To understand why .NET behaves in this way, we need to examine the complied code. Let’s take a look at GetStruct64
and GetStruct128
methods, for example. At the screenshot below, we can observe that these methods are compiled to the same IL code. The only difference is in names.
It means that we have to delve deeper and examine the assembly code generated by the JIT compiler. Hopefully, BenchmarkDotNet provides such functionality.
Comparing both methods shows that there is no invocation of the GetStruct64(int value)
method. Instead, multiple mov
operations (mov
operation moves data between registers and memory) are present. These operations actually initialize Struct64
. But where is GetStruct64(int value)
? The JIT compiler optimized the code and replaced the method invocation by its body. This optimization is known as function or method inlining.

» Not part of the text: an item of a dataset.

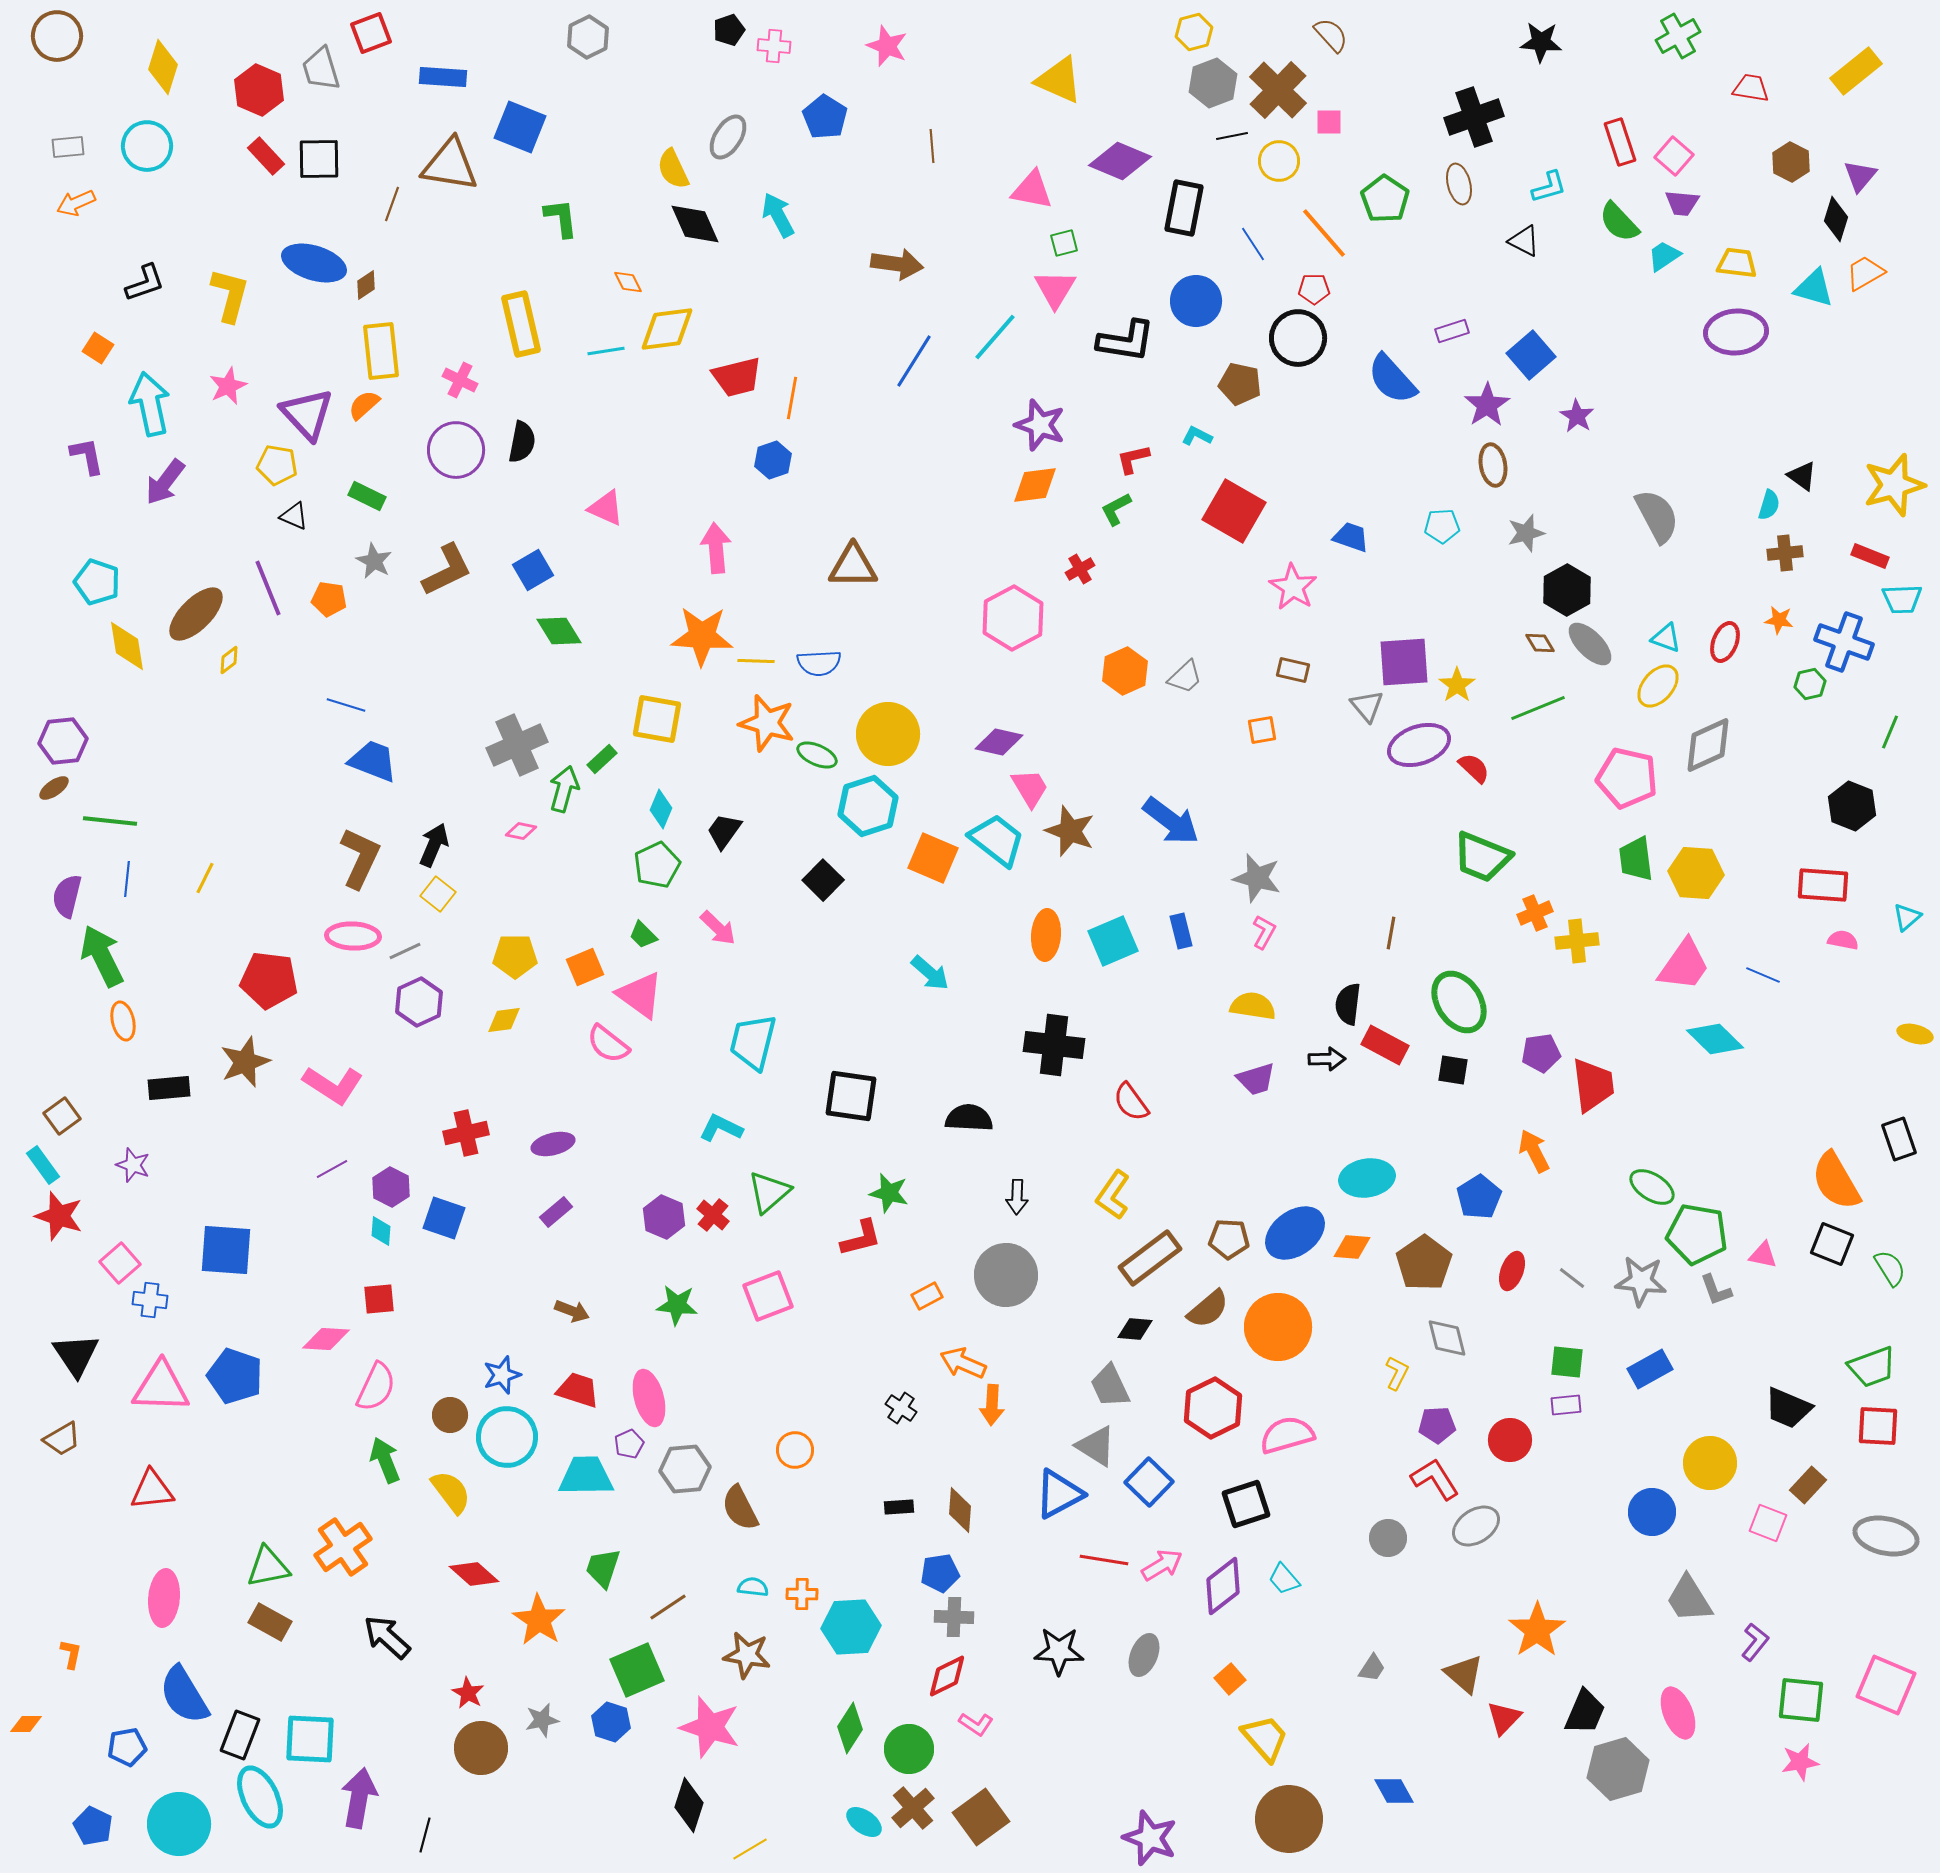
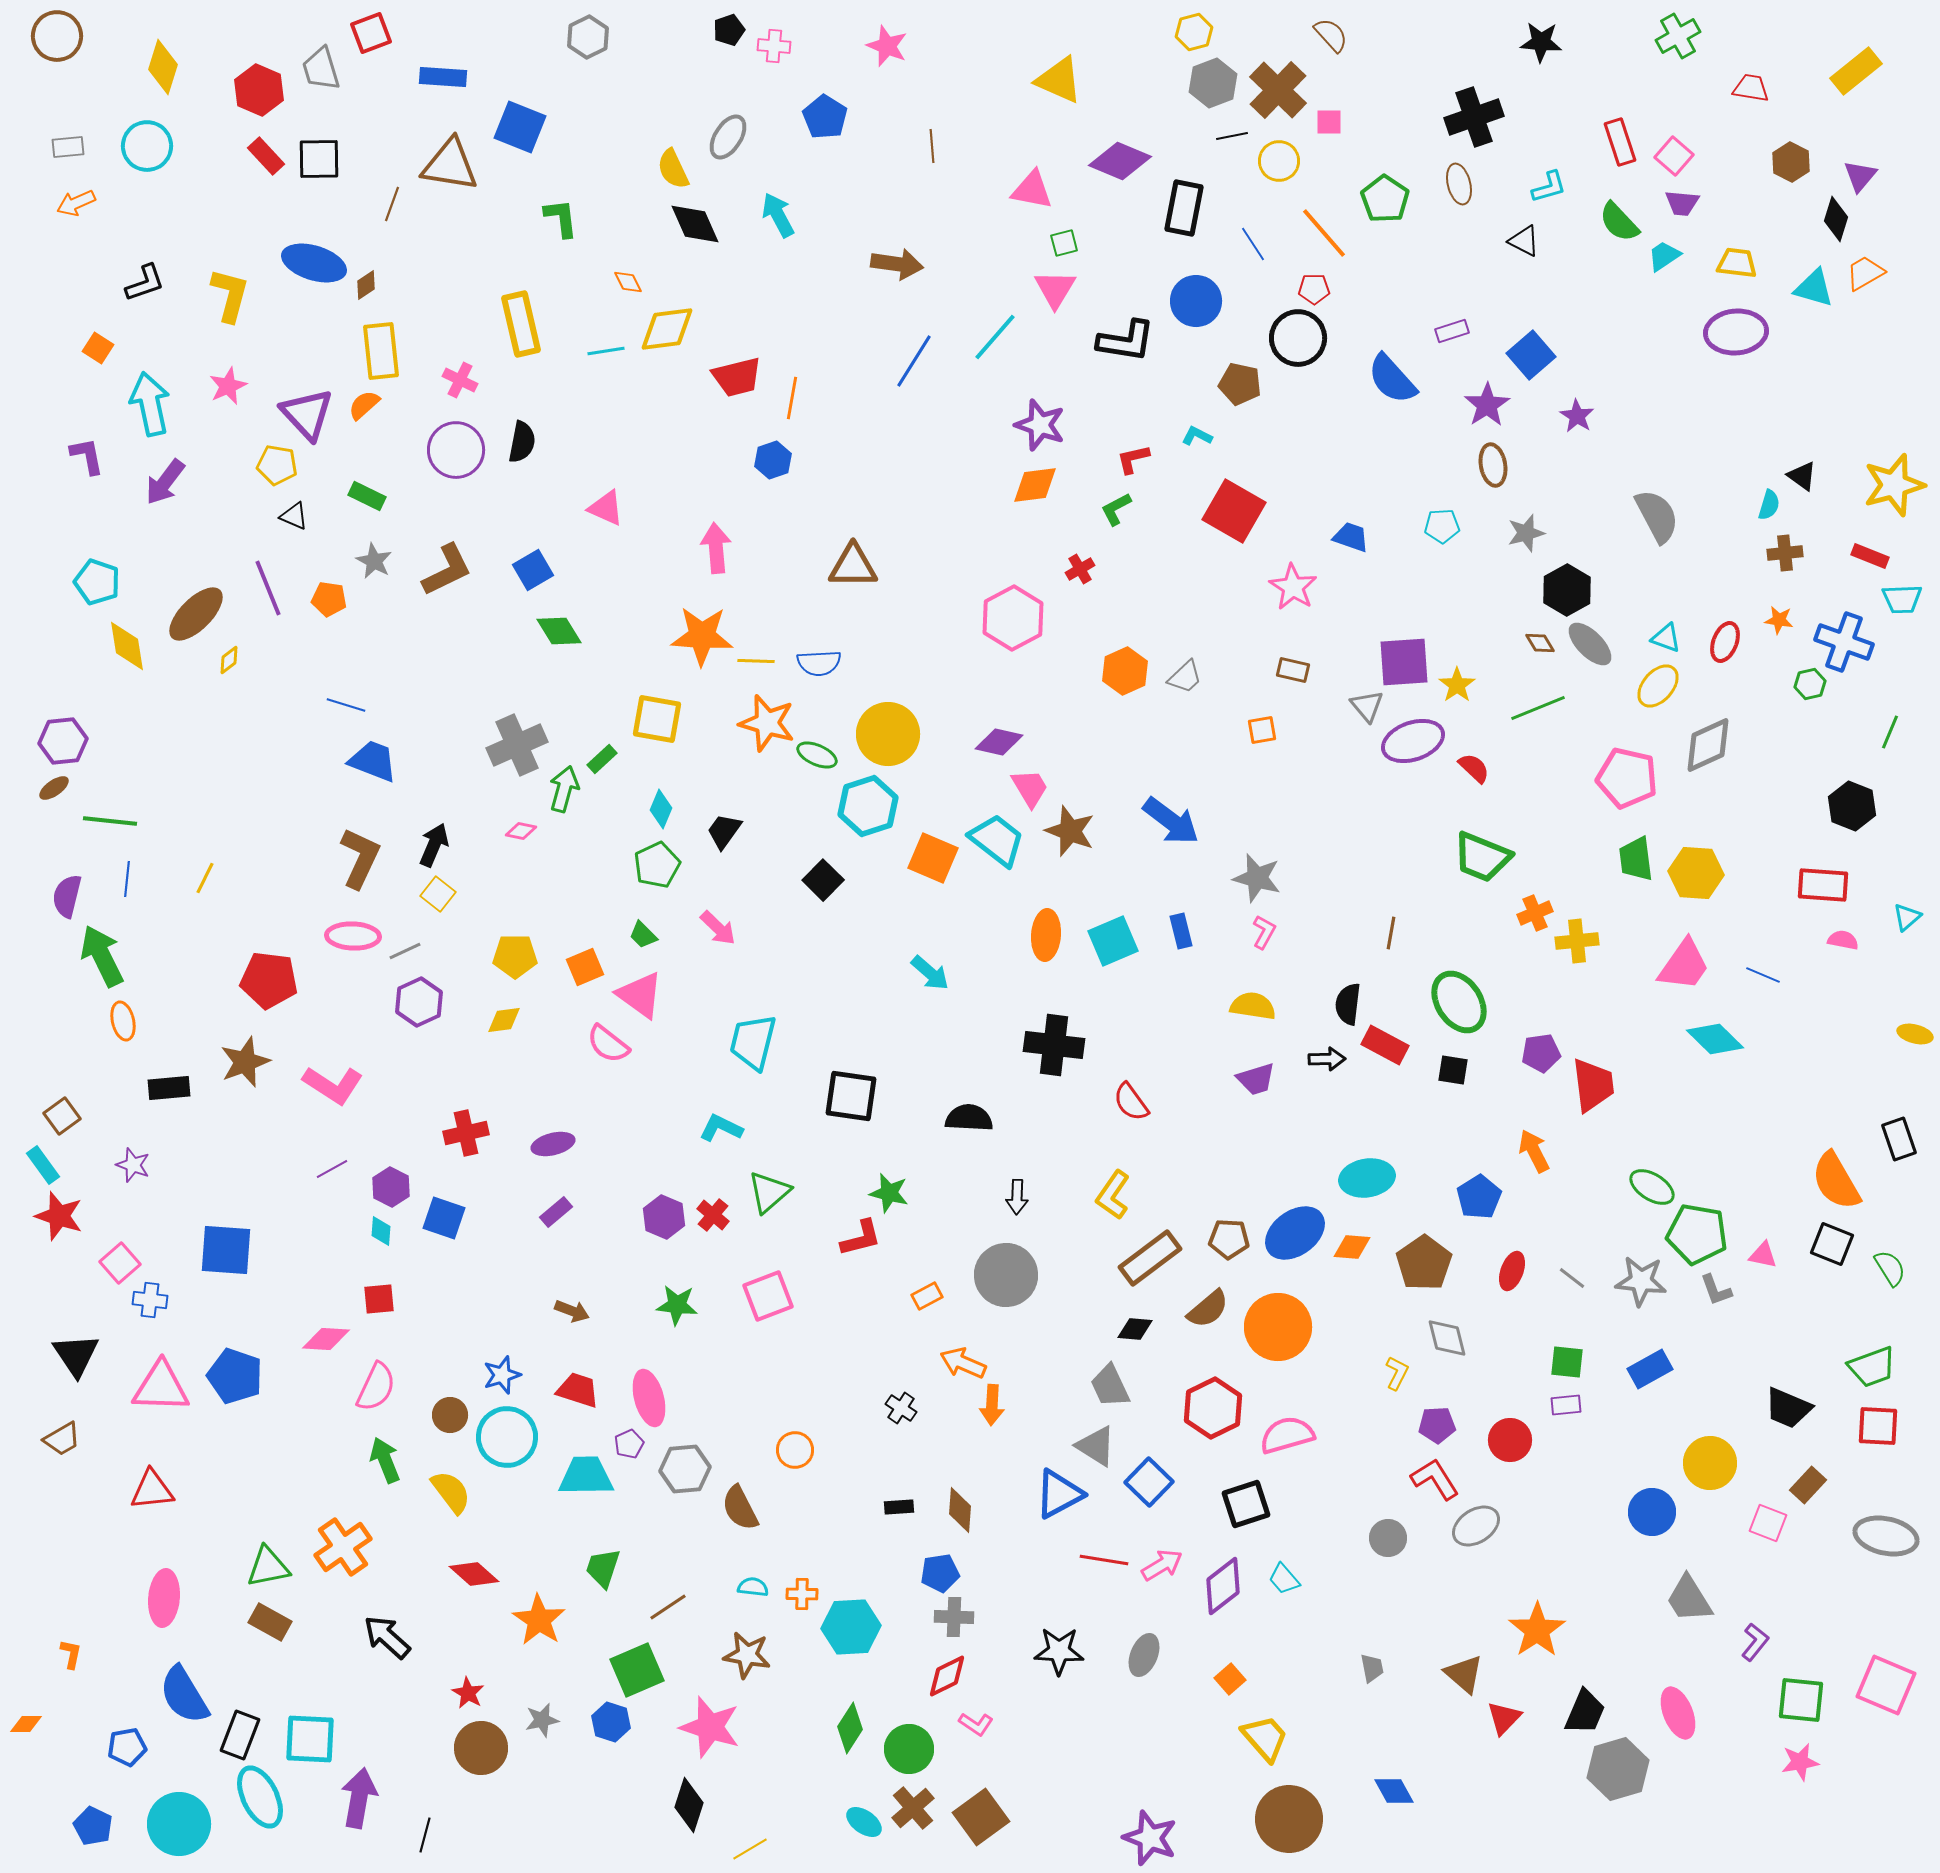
purple ellipse at (1419, 745): moved 6 px left, 4 px up
gray trapezoid at (1372, 1668): rotated 44 degrees counterclockwise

Another interesting observation is that there are no stack allocations for structures. The JIT compiler optimized the code in such a way that only registers are used, even for structures of 128 bytes or more (thanks to AVX 256-bit registers).
Memory measurements
The memory usage graph displays a smooth pattern without sudden spikes. It indicates that the difference in memory consumption between structures and classes remains constant. Thus, as the size of the entity increases, the use of structures becomes less advantageous in relative terms, but still advantageous. For structures with a size less or equal to 64 bytes, memory usage less from 27% to 87%.
Conclusion
This article proved, that utilizing structures not always degrades application performance. JIT compiler is smart enough to optimize the code during runtime, so structs may behave better than classes. Using structures up to 64 bytes more efficient in terms of both execution time and memory consumption.